In my perfect world, chickens would roam free on the property but in my experience, they behave badly. Also, the reports of coyotes have me a bit more concerned for their safety.

In the mid-60s during summer vacation from college, I took a job as a caseworker at the Pennsylvania Department of Welfare. My job was to visit some of the recipients of the program. Looking back, I now realize my job was spying on people. I was to report if I saw something that could disqualify a person. For example, signs that a man lived with a single mother or new purchases.

The prevailing attitude was that people were cheating the system.

How things have not changed.

During the Reagan years, his rhetoric about welfare queens driving around in Cadillacs was infused with some sort of prosperity Christianity. You know: God loves rich people who should get more tax breaks and the poor somehow did it to themselves.

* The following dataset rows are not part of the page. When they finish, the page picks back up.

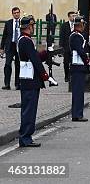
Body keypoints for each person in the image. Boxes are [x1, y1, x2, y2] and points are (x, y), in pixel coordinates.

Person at [17, 15, 49, 147]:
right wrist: (45, 74)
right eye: (32, 25)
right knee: (29, 109)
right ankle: (25, 137)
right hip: (30, 79)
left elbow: (34, 56)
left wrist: (45, 53)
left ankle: (26, 136)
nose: (33, 27)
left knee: (29, 108)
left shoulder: (24, 40)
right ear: (28, 27)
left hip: (28, 79)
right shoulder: (26, 41)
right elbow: (35, 60)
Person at [69, 15, 90, 122]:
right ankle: (77, 114)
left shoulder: (78, 36)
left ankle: (77, 113)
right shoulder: (76, 36)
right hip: (78, 66)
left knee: (79, 91)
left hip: (78, 66)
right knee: (78, 92)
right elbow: (80, 51)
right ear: (79, 25)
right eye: (83, 24)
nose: (84, 27)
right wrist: (87, 61)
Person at [1, 7, 21, 90]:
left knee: (18, 65)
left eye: (17, 12)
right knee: (7, 64)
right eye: (14, 13)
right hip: (10, 46)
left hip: (19, 45)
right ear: (12, 14)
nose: (16, 14)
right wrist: (1, 48)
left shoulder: (23, 22)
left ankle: (18, 84)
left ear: (19, 13)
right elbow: (4, 36)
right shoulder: (8, 23)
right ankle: (7, 84)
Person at [59, 11, 76, 82]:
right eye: (72, 16)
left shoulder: (77, 25)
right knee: (66, 62)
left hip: (74, 47)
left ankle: (72, 75)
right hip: (66, 46)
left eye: (74, 16)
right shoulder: (64, 25)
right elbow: (62, 36)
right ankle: (66, 75)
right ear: (69, 17)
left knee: (73, 62)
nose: (73, 17)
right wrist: (61, 46)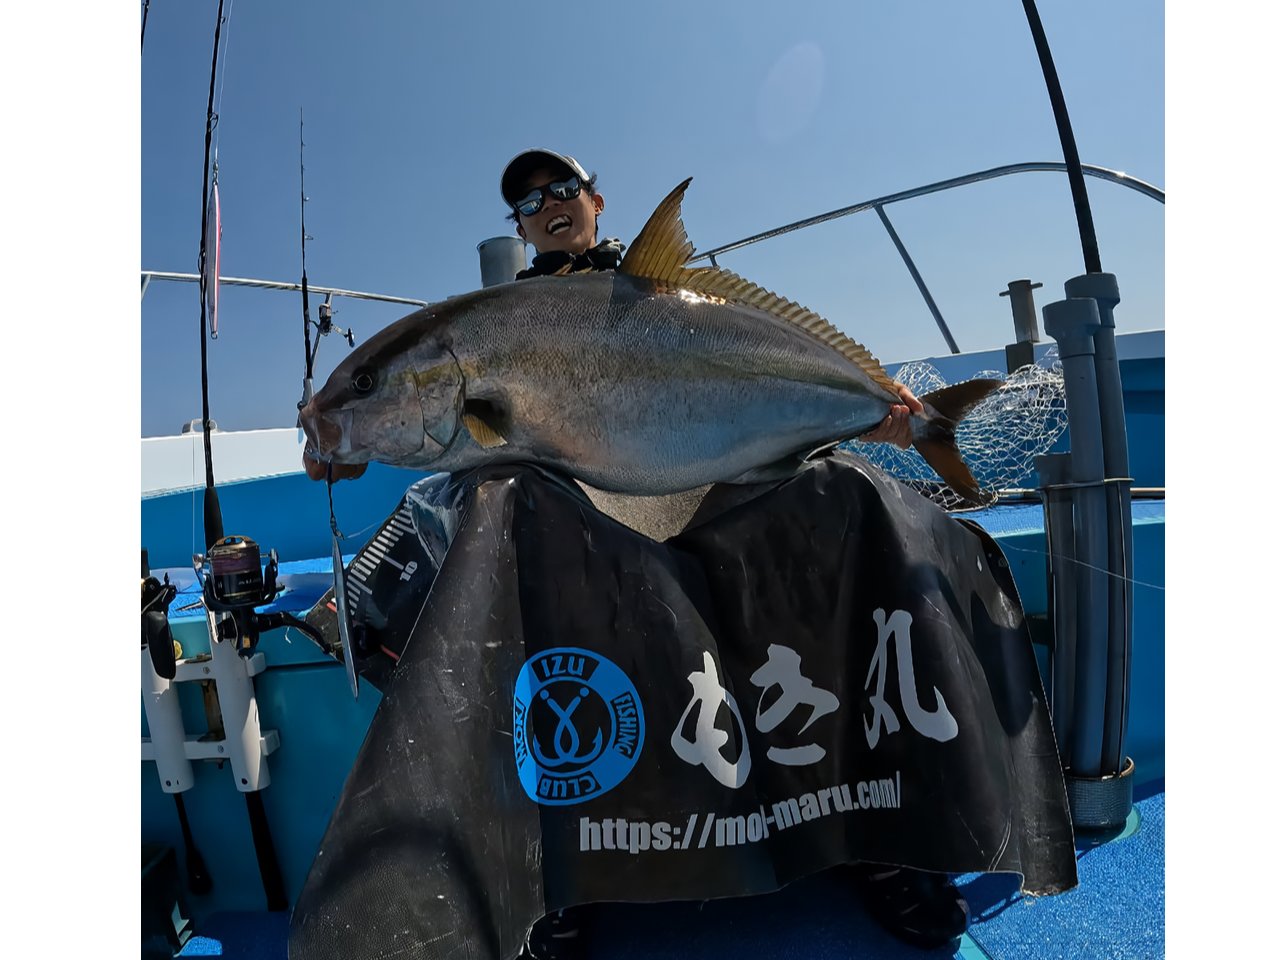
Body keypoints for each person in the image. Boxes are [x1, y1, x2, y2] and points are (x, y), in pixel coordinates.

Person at [501, 149, 967, 958]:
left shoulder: (676, 297)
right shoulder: (503, 321)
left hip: (712, 483)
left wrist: (876, 413)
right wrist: (348, 433)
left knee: (846, 502)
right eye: (530, 199)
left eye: (564, 188)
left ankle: (882, 833)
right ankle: (558, 871)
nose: (550, 203)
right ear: (518, 226)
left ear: (597, 200)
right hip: (591, 509)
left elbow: (747, 379)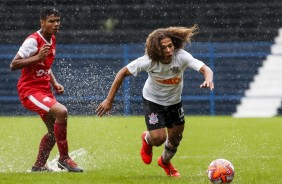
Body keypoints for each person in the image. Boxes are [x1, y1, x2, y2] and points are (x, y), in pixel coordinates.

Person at [95, 25, 214, 177]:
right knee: (158, 139)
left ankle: (165, 162)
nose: (169, 50)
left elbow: (205, 69)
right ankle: (146, 138)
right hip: (153, 101)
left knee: (175, 139)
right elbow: (122, 73)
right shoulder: (148, 61)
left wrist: (208, 79)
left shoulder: (182, 56)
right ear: (156, 50)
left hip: (174, 102)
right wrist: (108, 100)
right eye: (164, 48)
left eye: (170, 46)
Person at [10, 7, 83, 172]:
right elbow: (13, 64)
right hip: (30, 91)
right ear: (42, 22)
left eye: (57, 21)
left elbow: (46, 65)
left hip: (44, 90)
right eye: (51, 21)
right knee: (62, 112)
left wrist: (55, 83)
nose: (56, 24)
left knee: (53, 133)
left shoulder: (52, 39)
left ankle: (39, 166)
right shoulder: (33, 41)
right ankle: (64, 159)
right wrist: (37, 57)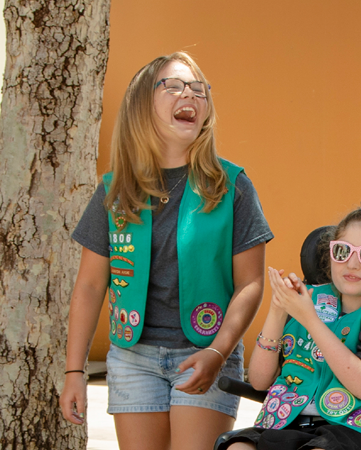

Fast forward to the present. SNAP benefits are being cut from the extra aid given during Covid. The so-called Christian right think people should manage better or that God helps those who help themselves.

DJT’s enormous tax cuts exploded the national debt but now some Republicans want to cut “entitlements” to bring the debt down. I’m talking to you, Rick Scott and Mike Lee.

What’s this rich man and camel going through the eye of a needle story?